Wenn wir Rufbereitschaft haben und von zwei bis vier Uhr nachts gearbeitet haben, gibt es eigentlich eine vorgeschriebene Ruhezeit von elf Stunden. Die darf nur in absoluten Ausnahmefällen einmal auf 5,5 Stunden reduziert werden. Die Ausnahme ist aber bei uns jetzt zur Regel geworden. Und viele erscheinen dann sogar trotzdem wieder zur Frühschicht, weil sie die anderen nicht im Stich lassen wollen. Nicht auszudenken, wenn wirklich einmal etwas passieren würde. Dann würde jeder Richter sagen, wie kommen Sie eigentlich dazu, die vorgeschriebenen Ruhezeiten nicht einzuhalten?

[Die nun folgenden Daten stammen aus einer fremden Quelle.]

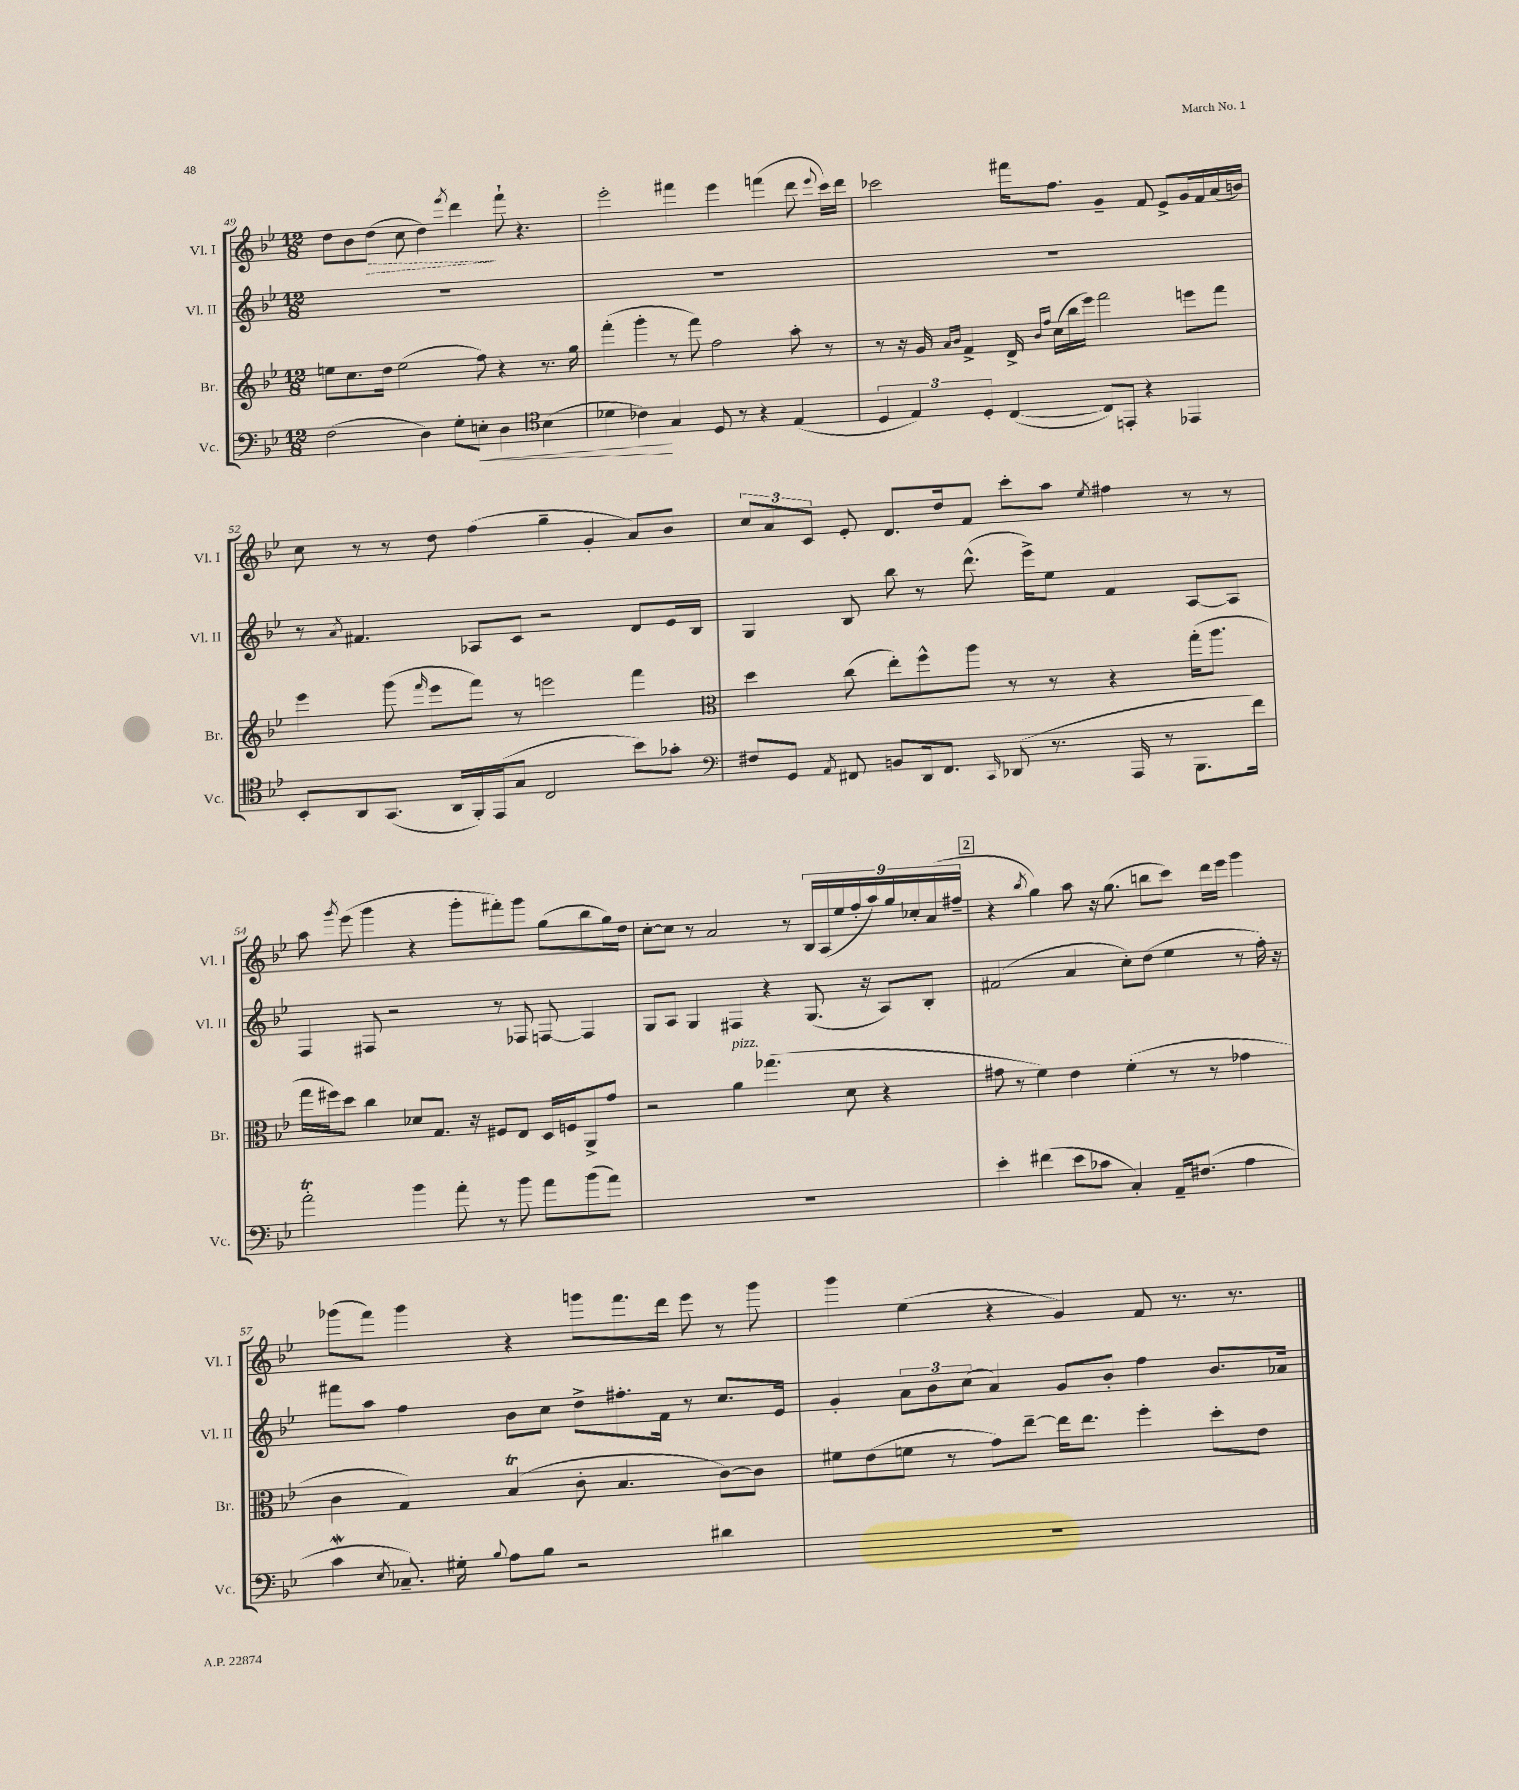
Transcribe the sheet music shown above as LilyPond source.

Zum Glück habe ich es bisher erst einmal erlebt, dass für einen Patienten, der bereits im OP-Saal lag, falsches Besteck vorbereitet worden war. Das konnte dann noch rechtzeitig korrigiert werden. Aber so ist es eben. Es heißt, die Schwestern oder die Pfleger machen das schon, es wird gelächelt und abgewartet.

Die Kosteneinsparung passiert auf dem Rücken der Patienten, der Ärzte und Pfleger. Und natürlich gibt es Ärzte, die frühmorgens operieren und abends immer noch. Wenn sie jetzt in einem gemeinsamen Brief die Sorge geäußert haben, dass die Patientensicherheit am UKE gefährdet ist und dringende Lösungen der aufgezeigten Probleme anmahnen, ist das völlig berechtigt und zeigt, wie dramatisch die Situation mittlerweile ist. Wir sollen für andere Menschen da sein, und wir haben diesen Beruf einmal gelernt, weil wir das gern tun. Aber wenn wir mit der Zeit derartig plattgemacht werden, fehlt irgendwann einfach die Kraft, für andere da zu sein."